- WHAT IS EXPECTED -
Each record must come back unchanged in your answer, stripped of its images.

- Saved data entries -
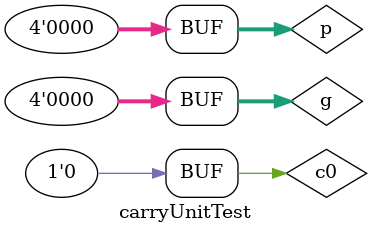
<source format=v>
`timescale 1ns / 1ps


module carryUnitTest;

	// Inputs
	reg [3:0] p;
	reg [3:0] g;
	reg c0;

	// Outputs
	wire [3:0] c;

	// Instantiate the Unit Under Test (UUT)
	carryUnit4Bits uut (
		.p(p), 
		.g(g), 
		.c0(c0), 
		.c(c)
	);

	initial begin
		// Initialize Inputs
		p = 0;
		g = 0;
		c0 = 0;

		// Wait 100 ns for global reset to finish
		#100;
        
		// Add stimulus here

	end
      
endmodule


</source>
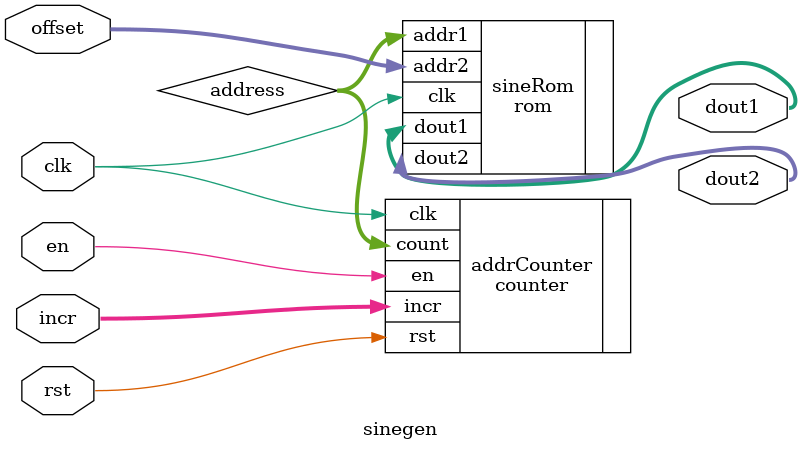
<source format=sv>
module sinegen #(
    parameter   A_WIDTH = 8,
                D_WIDTH = 8
)(
    //interface signals
    input logic             clk,    //clock
    input logic             rst,    //reset
    input logic             en,     //enable
    input logic [D_WIDTH-1:0]            incr,   //increment for addr counter
    input logic [A_WIDTH-1:0]         offset,
    output logic [D_WIDTH-1:0]           dout1,    // output data
    output logic [D_WIDTH-1:0]           dout2    // output data
);

    logic [A_WIDTH-1:0]         address; //interconnect wire
;

counter addrCounter (
    .clk (clk),
    .rst (rst),
    .en (en),
    .incr (incr),
    .count (address)
);

rom sineRom (
    .clk(clk),
    .addr1 (address),
    .addr2 (offset),
    .dout1 (dout1),
    .dout2 (dout2)
);

endmodule

</source>
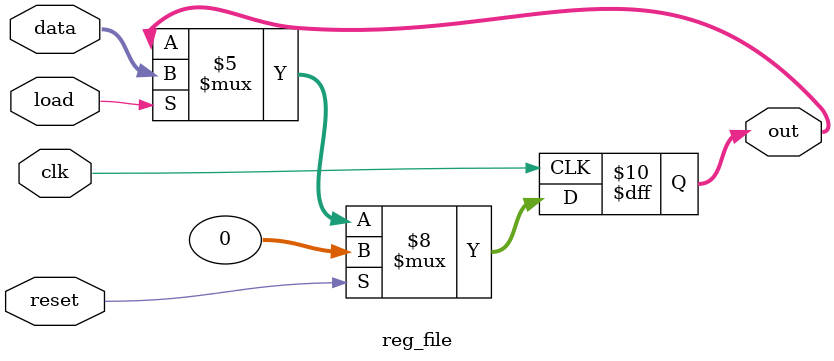
<source format=v>
`timescale 1ns / 1ps
module reg_file(
    input clk,
    input reset,
    input load,
    input [31:0] data,
    output [31:0] out
    );
	
	reg [31:0] out;
	always@(posedge clk)
	begin
	if(reset == 1'b1) begin
		out <= 0;
	end else if(load == 1'b1) begin
		out <= data;
	end else begin
		out <= out;
	end
	end

endmodule

</source>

- WRITTEN ANSWER -
<source format=v>
`timescale 1ns / 1ps


module carryUnitTest;

	// Inputs
	reg [3:0] p;
	reg [3:0] g;
	reg c0;

	// Outputs
	wire [3:0] c;

	// Instantiate the Unit Under Test (UUT)
	carryUnit4Bits uut (
		.p(p), 
		.g(g), 
		.c0(c0), 
		.c(c)
	);

	initial begin
		// Initialize Inputs
		p = 0;
		g = 0;
		c0 = 0;

		// Wait 100 ns for global reset to finish
		#100;
        
		// Add stimulus here

	end
      
endmodule


</source>
<source format=sv>
module sinegen #(
    parameter   A_WIDTH = 8,
                D_WIDTH = 8
)(
    //interface signals
    input logic             clk,    //clock
    input logic             rst,    //reset
    input logic             en,     //enable
    input logic [D_WIDTH-1:0]            incr,   //increment for addr counter
    input logic [A_WIDTH-1:0]         offset,
    output logic [D_WIDTH-1:0]           dout1,    // output data
    output logic [D_WIDTH-1:0]           dout2    // output data
);

    logic [A_WIDTH-1:0]         address; //interconnect wire
;

counter addrCounter (
    .clk (clk),
    .rst (rst),
    .en (en),
    .incr (incr),
    .count (address)
);

rom sineRom (
    .clk(clk),
    .addr1 (address),
    .addr2 (offset),
    .dout1 (dout1),
    .dout2 (dout2)
);

endmodule

</source>
<source format=v>
`timescale 1ns / 1ps
module reg_file(
    input clk,
    input reset,
    input load,
    input [31:0] data,
    output [31:0] out
    );
	
	reg [31:0] out;
	always@(posedge clk)
	begin
	if(reset == 1'b1) begin
		out <= 0;
	end else if(load == 1'b1) begin
		out <= data;
	end else begin
		out <= out;
	end
	end

endmodule

</source>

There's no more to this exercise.